Government to roll out Integrated Initiative for Prevention & Control of Viral Hepatitis

The Union Ministry of Health and Family Welfare has decided to roll out ‘Integrated initiative for prevention & control of viral hepatitis’ under National Health Mission (NHM) for prevention and control of viral hepatitis. The initiative will have budgetary support of more than Rs. 517 crore for three years. India is committed to eliminating the viral hepatitis by 2030.

Key Facts

Under this initiative, the ministry will scale up to 100 treatment and 665 testing centres over period of next three years in all states. It will address components such as surveillance, awareness generation, immunisation, safe blood, injection safety infection control, diagnosis of viral hepatitis, capacity building, research and monitoring. It is also proposed to establish 15 model treatment centres, which will function as referral centres for diagnosis and treatment of hepatitis C and assist in capacity building.

Viral hepatitis

Hepatitis means inflammation of the liver.
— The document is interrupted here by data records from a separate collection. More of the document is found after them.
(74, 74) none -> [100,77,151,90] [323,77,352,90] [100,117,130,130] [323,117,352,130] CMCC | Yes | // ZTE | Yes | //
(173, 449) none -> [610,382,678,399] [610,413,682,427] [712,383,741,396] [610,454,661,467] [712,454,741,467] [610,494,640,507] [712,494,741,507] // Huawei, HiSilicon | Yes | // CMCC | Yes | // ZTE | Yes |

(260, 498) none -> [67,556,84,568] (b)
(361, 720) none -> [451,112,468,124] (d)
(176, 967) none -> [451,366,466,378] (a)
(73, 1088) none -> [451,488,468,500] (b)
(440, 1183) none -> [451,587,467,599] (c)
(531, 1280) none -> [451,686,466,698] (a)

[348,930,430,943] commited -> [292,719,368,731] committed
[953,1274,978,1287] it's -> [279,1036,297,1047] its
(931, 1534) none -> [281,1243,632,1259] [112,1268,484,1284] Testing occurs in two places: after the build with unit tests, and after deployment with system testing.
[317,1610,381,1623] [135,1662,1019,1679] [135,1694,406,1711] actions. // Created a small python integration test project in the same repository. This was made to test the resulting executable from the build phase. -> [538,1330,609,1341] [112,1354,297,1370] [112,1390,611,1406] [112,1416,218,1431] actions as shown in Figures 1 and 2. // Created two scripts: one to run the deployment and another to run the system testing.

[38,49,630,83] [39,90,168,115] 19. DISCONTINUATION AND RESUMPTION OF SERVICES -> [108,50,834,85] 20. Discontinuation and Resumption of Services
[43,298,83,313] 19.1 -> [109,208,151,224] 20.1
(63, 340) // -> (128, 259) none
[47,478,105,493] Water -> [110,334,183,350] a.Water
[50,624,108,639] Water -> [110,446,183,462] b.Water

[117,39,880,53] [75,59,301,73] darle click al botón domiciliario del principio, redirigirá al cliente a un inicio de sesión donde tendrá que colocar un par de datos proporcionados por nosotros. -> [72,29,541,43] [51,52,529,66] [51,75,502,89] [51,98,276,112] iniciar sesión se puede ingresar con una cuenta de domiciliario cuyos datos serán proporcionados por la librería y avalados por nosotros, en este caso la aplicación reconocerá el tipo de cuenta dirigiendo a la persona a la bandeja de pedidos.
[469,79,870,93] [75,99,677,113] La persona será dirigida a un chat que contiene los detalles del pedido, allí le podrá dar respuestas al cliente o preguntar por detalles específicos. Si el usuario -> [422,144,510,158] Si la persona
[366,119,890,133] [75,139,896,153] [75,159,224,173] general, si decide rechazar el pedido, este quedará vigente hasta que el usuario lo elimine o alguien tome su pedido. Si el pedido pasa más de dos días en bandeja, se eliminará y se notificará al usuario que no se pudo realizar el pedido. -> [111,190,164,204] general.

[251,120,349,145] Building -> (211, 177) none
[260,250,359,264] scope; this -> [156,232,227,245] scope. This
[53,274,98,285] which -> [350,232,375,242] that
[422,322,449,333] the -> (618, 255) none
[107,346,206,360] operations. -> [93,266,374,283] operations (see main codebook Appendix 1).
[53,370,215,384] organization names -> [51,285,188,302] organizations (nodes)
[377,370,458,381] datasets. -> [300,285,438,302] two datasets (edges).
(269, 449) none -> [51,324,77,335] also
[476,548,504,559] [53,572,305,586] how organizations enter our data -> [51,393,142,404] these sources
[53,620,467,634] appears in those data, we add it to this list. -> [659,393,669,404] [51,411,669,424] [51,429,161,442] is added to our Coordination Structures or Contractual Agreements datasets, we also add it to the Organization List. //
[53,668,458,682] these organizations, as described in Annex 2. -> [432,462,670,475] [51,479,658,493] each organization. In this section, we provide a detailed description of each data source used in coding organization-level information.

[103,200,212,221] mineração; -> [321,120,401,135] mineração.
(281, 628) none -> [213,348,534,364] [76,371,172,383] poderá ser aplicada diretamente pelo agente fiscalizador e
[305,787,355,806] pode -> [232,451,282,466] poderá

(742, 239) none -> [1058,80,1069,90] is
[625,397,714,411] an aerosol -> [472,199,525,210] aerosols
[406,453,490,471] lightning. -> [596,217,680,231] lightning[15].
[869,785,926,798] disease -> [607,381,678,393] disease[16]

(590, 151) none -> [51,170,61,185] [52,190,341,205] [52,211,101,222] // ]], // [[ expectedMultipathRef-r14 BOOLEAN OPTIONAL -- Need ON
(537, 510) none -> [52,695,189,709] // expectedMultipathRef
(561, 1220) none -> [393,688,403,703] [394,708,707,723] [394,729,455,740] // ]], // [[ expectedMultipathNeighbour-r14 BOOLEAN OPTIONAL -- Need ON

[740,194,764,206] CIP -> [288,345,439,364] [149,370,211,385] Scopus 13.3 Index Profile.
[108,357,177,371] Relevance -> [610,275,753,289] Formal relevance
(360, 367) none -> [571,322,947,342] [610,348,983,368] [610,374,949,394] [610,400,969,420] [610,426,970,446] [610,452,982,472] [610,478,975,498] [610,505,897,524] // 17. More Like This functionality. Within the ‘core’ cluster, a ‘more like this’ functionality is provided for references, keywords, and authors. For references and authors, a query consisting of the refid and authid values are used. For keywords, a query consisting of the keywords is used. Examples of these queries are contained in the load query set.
Liver is vital organ that processes nutrients, filters blood, and fights infections. When the liver is inflamed due to viral hepatitis or damaged, its functions are affected. Hepatitis is most often caused by a virus and most common types of viral hepatitis are Hepatitis A, Hepatitis B, and Hepatitis C. Viral hepatitis is recognised as public health problem worldwide. India is committed to ending it by 2030.
Heavy alcohol use, toxins, some medications, and certain medical conditions also can cause hepatitis. It can also spread through use of injectable drugs, unsafe health care, unsafe injection practises and transfusion of unscreened blood and blood products. Symptoms of hepatitis can include fever, fatigue, vomiting, loss of appetite, nausea, abdominal pain, dark urine, grey-colored stools, joint pain, and jaundice. Treatment of Hepatitis depends on the diagnosis.